El nuevo tema de conversación me distraía mucho, pero me dolía la garganta, y, al no poder responder, Claudine perdió interés en la conversación. A pesar de volver a su tarea con las agujas, me preocupó percatarme de que, al cabo de los minutos, cada vez se mostró más inquieta y alerta. Se oían ruidos en el pasillo, como si la gente se moviese por el edificio con mucha prisa. Claudine se levantó y se asomó por la estrecha puerta. A la tercera vez que lo hizo, la cerró y echó el pestillo. Le pregunté qué pasaba.
– Problemas -dijo-. Y Eric.
«Nunca cambiará», pensé.
– ¿Hay más pacientes aquí? ¿Es esto como un hospital?
– Sí-respondió-. Pero Ludwig y sus asistentes están evacuando a los pacientes que pueden caminar.

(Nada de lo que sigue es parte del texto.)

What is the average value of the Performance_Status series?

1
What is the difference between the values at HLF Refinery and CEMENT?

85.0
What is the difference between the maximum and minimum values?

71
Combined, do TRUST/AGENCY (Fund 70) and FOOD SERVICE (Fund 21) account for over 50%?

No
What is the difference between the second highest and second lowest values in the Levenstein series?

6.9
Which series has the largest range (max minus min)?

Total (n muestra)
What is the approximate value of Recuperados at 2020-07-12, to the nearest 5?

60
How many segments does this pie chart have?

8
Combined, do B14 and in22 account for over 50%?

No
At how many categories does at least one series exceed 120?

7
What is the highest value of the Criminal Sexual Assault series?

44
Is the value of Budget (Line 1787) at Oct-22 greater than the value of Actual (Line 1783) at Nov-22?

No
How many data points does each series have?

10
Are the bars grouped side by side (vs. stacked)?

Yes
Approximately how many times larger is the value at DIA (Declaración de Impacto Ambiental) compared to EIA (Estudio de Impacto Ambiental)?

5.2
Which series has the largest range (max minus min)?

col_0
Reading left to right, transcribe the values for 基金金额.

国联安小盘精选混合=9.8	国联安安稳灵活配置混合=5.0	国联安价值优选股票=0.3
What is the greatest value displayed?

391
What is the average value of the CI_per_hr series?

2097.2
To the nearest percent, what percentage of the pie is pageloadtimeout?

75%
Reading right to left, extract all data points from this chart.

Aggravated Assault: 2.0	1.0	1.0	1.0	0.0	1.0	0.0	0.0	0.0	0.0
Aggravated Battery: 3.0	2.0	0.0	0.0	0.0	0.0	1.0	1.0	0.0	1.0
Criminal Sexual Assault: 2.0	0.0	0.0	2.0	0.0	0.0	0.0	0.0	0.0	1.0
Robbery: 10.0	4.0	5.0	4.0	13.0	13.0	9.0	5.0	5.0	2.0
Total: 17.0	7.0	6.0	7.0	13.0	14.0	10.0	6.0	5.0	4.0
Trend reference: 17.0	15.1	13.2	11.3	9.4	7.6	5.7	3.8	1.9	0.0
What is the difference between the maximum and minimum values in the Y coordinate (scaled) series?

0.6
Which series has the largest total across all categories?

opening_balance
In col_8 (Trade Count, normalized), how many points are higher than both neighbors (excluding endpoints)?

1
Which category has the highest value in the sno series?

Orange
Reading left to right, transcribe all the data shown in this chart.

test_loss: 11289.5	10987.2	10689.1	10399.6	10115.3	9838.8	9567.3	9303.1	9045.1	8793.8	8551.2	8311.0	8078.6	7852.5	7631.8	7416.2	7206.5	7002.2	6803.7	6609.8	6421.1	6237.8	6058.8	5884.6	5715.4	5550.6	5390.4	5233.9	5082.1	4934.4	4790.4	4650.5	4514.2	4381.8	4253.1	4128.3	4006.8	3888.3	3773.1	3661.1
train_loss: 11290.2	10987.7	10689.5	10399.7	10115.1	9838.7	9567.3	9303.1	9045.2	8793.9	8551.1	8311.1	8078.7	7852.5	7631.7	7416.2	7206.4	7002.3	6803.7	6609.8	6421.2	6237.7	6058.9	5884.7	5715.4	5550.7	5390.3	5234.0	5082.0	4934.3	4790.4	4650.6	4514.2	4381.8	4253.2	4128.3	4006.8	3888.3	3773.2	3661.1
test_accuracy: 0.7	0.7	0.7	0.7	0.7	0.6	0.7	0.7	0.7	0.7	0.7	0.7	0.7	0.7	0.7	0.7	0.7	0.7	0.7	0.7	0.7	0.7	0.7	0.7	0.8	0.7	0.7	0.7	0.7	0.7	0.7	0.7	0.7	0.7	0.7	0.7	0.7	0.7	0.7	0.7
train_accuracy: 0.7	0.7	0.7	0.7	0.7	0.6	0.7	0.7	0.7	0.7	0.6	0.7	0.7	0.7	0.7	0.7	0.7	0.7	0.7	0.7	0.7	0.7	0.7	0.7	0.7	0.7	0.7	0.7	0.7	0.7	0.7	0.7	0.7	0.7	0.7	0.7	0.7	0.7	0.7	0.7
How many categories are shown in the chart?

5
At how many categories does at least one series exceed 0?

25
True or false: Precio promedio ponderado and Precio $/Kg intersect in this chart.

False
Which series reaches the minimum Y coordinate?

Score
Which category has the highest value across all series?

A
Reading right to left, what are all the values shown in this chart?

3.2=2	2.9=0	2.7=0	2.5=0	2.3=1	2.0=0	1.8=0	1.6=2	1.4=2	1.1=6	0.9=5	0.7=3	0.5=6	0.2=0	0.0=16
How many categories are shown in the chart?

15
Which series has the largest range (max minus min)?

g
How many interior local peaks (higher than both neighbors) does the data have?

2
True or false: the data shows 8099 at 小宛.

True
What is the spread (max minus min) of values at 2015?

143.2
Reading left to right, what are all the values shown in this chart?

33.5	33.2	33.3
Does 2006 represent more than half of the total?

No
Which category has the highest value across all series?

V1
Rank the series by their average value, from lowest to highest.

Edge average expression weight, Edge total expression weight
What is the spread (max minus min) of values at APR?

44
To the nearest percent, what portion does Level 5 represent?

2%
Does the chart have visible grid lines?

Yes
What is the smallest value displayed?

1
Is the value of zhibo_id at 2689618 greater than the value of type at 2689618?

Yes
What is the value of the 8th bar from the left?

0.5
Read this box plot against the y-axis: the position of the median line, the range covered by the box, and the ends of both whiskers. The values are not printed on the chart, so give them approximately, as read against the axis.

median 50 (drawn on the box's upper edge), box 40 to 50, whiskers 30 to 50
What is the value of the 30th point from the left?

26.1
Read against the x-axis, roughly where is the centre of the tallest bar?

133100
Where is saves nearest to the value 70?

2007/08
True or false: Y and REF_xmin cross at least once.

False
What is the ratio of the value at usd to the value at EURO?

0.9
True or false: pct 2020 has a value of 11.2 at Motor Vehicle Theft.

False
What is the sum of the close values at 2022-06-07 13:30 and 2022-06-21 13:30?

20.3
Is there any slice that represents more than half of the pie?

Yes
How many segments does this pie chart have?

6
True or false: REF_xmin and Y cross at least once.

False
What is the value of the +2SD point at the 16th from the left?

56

Estaba todo lo asustada que las circunstancias permitían, pero mis agotadas emociones empezaron a reavivarse a medida que me contagiaba de su preocupación.
Al cabo de media hora, alzó la cabeza y estuve segura de que escuchaba atentamente.
– Eric está de camino -avisó-. Tendré que dejarte con él. No puedo cubrir mi olor como el abuelo. -Se levantó y abrió la puerta.
Eric apareció sin hacer un ruido; un instante estaba mirando a la puerta y al siguiente él ocupaba el espacio. Claudine recogió sus cosas y se marchó, manteniéndose tan alejada de Eric como se lo permitía la estancia. Las fosas nasales del vampiro se dilataron ante el delicioso aroma del hada. Claudine desapareció y Eric se acercó a la cama, mirándome fijamente. No me sentía especialmente contenta, así que deduje que hasta el vínculo estaba bajo mínimos, al menos por el momento. La cara me dolía tanto cada vez que cambiaba de expresión que no hacía falta que nadie me dijera que estaba cubierta de moratones y cortes. La visión de mi ojo izquierdo estaba horriblemente borrosa. No necesitaba un espejo para saber el aspecto tremendo que presentaba. En ese momento, me daba todo igual.
Eric empleó todas sus fuerzas para no manifestar la ira que lo corroía, pero no se le dio muy bien.
– Putas hadas -dijo, y su labio se torció en un gruñido.
Creo que era la primera vez que le oía jurar.
– Están muertos -susurré, procurando emplear el menor número de palabras.
– Sí. No merecían una muerte tan rápida.
Asentí (cuanto pude) para mostrar mi total acuerdo. De hecho, merecería la pena devolverles a la vida para volver a matarlos lentamente.
– Te voy a mirar esas heridas -dijo Eric. No quería sobresaltarme.
– Vale -respondí, a pesar de saber que el panorama sería bastante lamentable. Lo poco que llegué a ver al levantarme el camisón cuando fui al baño me pareció tan horrible que no quise examinarme más a fondo.
Con una pulcritud clínica, Eric dobló poco a poco las sábanas. Llevaba puesto el típico camisón de hospital (una podía imaginarse que en un hospital para seres sobrenaturales habría algo más exótico), que, por supuesto, me llegaba justo por encima de las rodillas. Tenía las piernas llenas de marcas de mordeduras, marcas profundas. Incluso había puntos donde faltaba la carne. Al verme las piernas, recordé la «Semana de los tiburones», en el Discovery Channel.